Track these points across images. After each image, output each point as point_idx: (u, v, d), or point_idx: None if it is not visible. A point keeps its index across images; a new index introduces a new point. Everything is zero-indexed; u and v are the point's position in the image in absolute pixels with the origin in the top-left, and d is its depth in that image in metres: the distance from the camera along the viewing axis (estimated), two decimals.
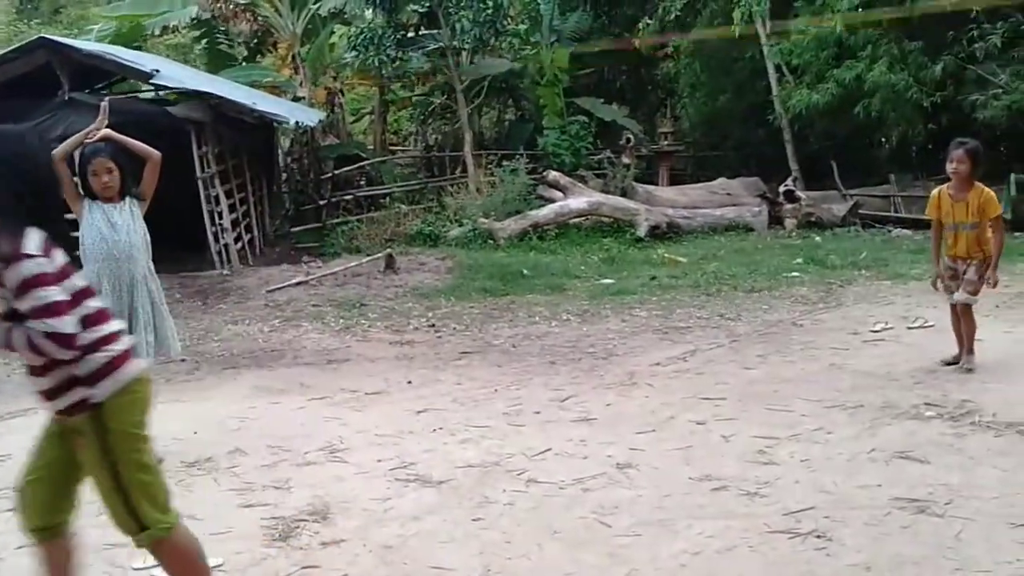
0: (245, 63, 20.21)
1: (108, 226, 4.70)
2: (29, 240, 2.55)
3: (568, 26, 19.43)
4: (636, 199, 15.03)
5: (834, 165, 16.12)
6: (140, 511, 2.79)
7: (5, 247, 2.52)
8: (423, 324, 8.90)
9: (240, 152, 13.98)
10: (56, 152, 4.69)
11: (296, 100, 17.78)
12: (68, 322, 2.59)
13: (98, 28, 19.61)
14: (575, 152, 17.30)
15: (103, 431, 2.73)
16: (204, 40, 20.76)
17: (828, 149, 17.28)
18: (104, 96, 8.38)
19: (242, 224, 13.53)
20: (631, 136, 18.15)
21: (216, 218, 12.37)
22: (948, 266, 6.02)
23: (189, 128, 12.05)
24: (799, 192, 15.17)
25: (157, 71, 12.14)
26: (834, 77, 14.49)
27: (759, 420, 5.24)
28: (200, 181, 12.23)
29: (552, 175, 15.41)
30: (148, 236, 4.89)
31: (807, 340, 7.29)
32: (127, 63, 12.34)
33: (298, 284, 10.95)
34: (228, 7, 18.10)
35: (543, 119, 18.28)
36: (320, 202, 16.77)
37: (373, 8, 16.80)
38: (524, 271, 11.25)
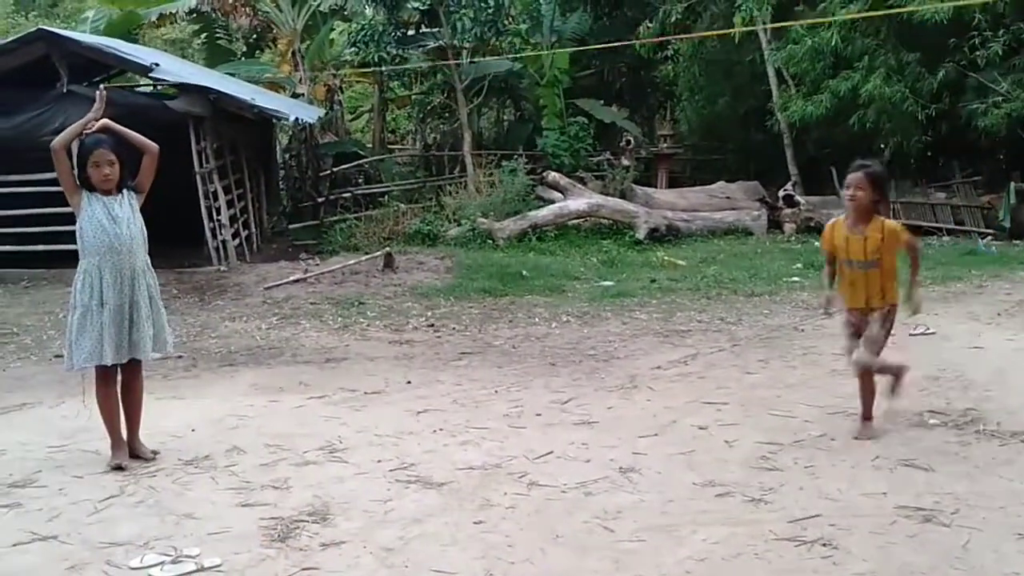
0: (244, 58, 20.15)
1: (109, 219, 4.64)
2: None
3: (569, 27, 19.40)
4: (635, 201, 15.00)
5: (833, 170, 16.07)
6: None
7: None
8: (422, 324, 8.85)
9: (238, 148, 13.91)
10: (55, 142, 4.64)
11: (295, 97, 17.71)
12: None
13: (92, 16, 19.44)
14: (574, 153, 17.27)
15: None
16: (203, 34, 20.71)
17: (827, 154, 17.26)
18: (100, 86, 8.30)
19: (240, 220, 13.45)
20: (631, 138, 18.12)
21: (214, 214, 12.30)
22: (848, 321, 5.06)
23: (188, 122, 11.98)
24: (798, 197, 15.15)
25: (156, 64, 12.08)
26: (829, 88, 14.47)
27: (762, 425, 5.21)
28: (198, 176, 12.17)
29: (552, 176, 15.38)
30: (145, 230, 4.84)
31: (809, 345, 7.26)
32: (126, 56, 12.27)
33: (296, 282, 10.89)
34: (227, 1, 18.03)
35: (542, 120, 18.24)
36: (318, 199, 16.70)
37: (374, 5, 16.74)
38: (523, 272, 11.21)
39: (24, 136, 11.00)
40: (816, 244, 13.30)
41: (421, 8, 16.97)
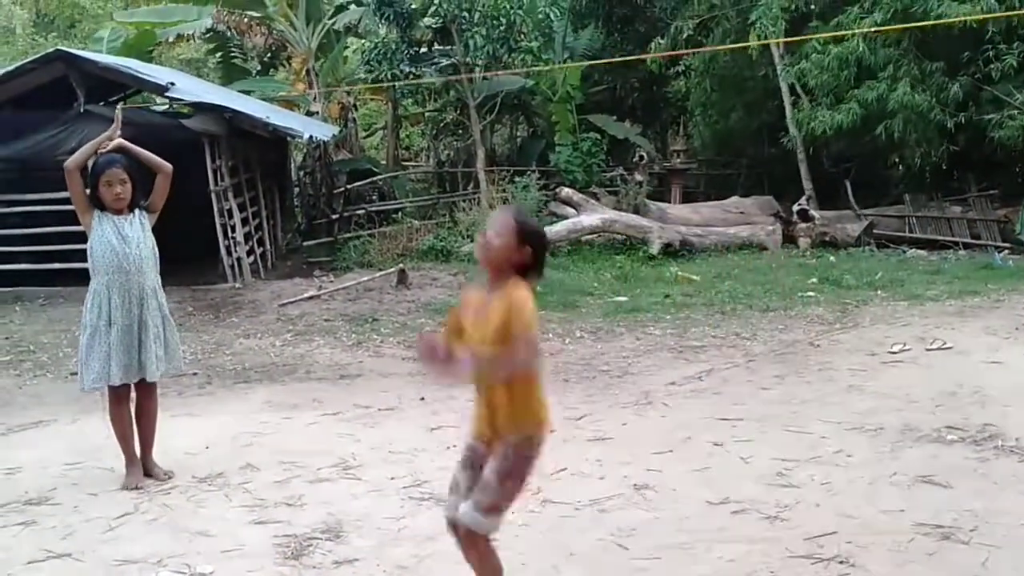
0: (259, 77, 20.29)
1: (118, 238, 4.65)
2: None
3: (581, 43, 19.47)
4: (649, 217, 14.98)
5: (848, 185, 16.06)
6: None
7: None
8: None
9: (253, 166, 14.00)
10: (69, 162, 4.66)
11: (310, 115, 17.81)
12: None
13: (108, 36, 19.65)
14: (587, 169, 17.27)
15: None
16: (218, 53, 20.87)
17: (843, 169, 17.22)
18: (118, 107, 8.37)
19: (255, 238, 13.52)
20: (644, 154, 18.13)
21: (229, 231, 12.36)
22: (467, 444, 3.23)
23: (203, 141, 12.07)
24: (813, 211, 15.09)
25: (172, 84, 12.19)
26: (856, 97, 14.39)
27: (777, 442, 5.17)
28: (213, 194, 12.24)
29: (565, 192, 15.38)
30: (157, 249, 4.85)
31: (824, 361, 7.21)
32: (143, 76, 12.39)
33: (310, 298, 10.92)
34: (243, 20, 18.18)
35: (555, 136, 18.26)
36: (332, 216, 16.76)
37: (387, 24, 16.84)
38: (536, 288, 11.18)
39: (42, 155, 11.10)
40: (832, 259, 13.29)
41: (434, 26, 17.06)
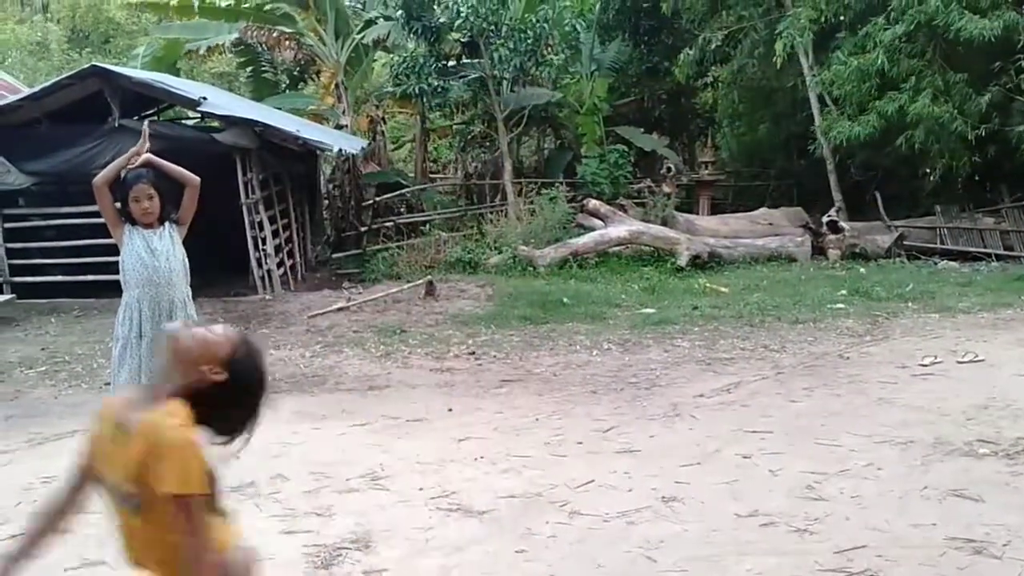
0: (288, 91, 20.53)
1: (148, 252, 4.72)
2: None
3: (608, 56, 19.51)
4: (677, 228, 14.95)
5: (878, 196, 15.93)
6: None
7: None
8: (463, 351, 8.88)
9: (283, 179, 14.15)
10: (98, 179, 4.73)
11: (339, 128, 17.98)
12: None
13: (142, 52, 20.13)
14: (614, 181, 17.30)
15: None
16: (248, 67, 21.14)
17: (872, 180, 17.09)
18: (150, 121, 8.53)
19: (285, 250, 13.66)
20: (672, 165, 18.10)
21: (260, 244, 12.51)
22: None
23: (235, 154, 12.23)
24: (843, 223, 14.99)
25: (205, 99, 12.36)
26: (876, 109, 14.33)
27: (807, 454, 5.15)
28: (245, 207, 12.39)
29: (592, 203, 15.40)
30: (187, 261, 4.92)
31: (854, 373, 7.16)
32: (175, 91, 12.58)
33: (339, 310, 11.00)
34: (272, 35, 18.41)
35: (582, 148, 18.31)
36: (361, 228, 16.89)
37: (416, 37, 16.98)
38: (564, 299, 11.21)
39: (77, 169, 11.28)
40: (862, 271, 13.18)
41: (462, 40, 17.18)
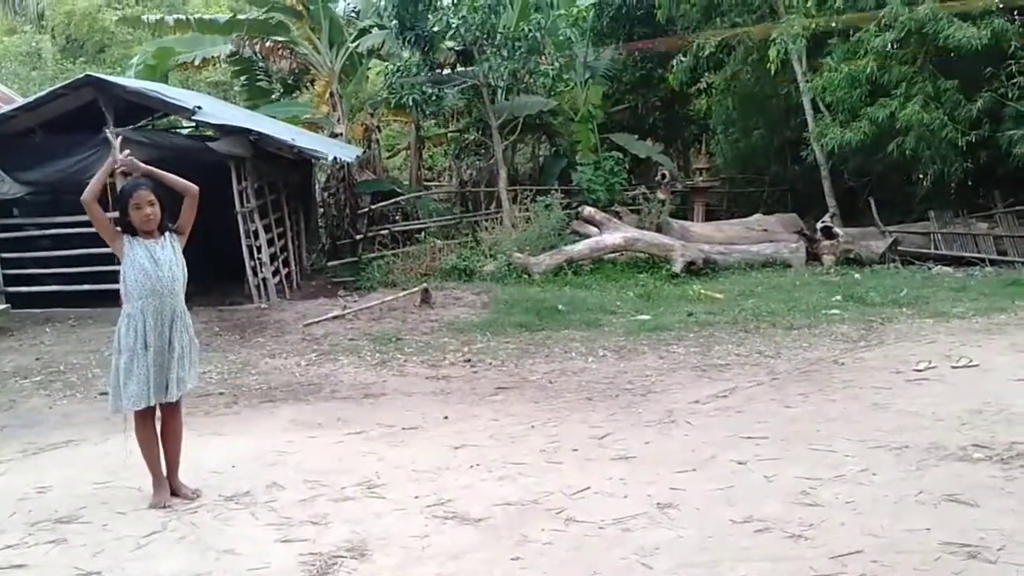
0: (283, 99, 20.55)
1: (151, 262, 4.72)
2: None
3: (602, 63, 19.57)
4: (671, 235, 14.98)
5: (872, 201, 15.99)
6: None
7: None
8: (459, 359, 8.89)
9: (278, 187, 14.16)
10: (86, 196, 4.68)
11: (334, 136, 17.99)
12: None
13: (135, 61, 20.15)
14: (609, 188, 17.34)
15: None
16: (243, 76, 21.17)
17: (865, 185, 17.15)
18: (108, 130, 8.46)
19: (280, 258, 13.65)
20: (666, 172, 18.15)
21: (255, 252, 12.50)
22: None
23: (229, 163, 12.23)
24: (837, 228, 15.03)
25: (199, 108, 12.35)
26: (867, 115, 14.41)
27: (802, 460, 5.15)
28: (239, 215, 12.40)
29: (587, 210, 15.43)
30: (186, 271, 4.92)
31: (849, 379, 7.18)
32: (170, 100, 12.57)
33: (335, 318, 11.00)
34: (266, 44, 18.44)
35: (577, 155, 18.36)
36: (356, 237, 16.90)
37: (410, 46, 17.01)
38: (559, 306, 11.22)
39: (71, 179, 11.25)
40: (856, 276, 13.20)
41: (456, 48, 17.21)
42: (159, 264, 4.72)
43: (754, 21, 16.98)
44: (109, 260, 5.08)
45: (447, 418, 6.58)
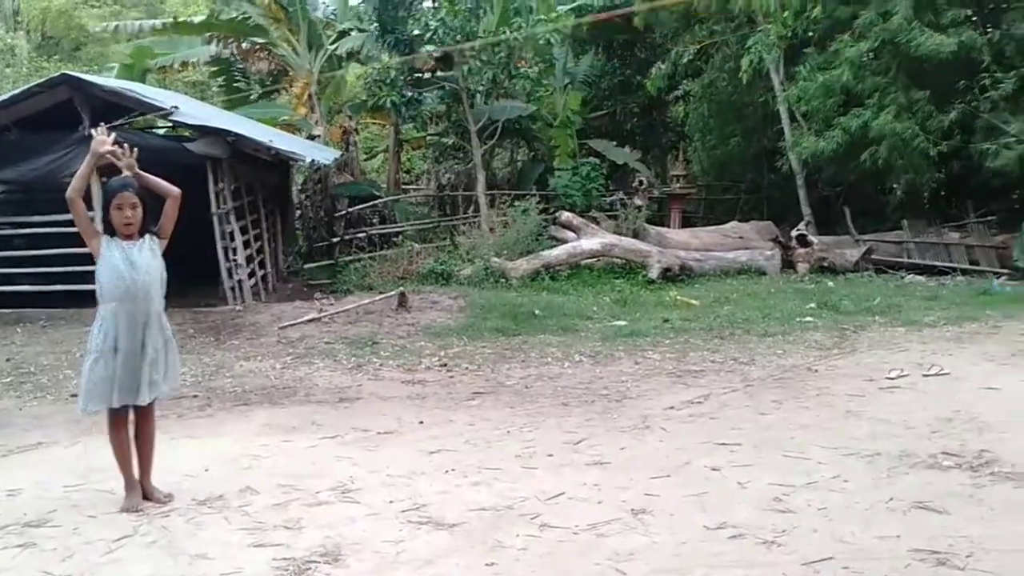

REQUIRED WORK: Going by the data above, give back only the lines from the one containing "18: (104, 96, 8.38)" through the one containing "40: (816, 244, 13.30)", exactly as they stand, both ends included and no images.

EXERCISE RESULT:
18: (104, 96, 8.38)
19: (242, 224, 13.53)
20: (631, 136, 18.15)
21: (216, 218, 12.37)
22: (948, 266, 6.02)
23: (189, 128, 12.05)
24: (799, 192, 15.17)
25: (157, 71, 12.14)
26: (834, 77, 14.49)
27: (759, 420, 5.24)
28: (200, 181, 12.23)
29: (552, 175, 15.41)
30: (148, 236, 4.89)
31: (807, 340, 7.29)
32: (127, 63, 12.34)
33: (298, 284, 10.95)
34: (228, 7, 18.10)
35: (543, 119, 18.28)
36: (320, 202, 16.77)
37: (373, 8, 16.80)
38: (524, 271, 11.25)
0: (244, 58, 20.15)
1: (109, 219, 4.64)
2: None
3: (569, 27, 19.40)
4: (635, 201, 15.00)
5: (833, 170, 16.07)
6: None
7: None
8: (422, 324, 8.85)
9: (238, 148, 13.91)
10: (55, 142, 4.64)
11: (295, 97, 17.71)
12: None
13: (92, 16, 19.44)
14: (574, 153, 17.27)
15: None
16: (203, 34, 20.71)
17: (827, 154, 17.26)
18: (100, 86, 8.30)
19: (240, 220, 13.45)
20: (631, 138, 18.12)
21: (214, 214, 12.30)
22: (848, 321, 5.06)
23: (188, 122, 11.98)
24: (798, 197, 15.15)
25: (156, 64, 12.08)
26: (829, 88, 14.47)
27: (762, 425, 5.21)
28: (198, 176, 12.17)
29: (552, 176, 15.38)
30: (145, 230, 4.84)
31: (809, 345, 7.26)
32: (126, 56, 12.27)
33: (296, 282, 10.89)
34: (227, 1, 18.03)
35: (542, 120, 18.24)
36: (318, 199, 16.70)
37: (374, 5, 16.74)
38: (523, 272, 11.21)
39: (24, 136, 11.00)
40: (816, 244, 13.30)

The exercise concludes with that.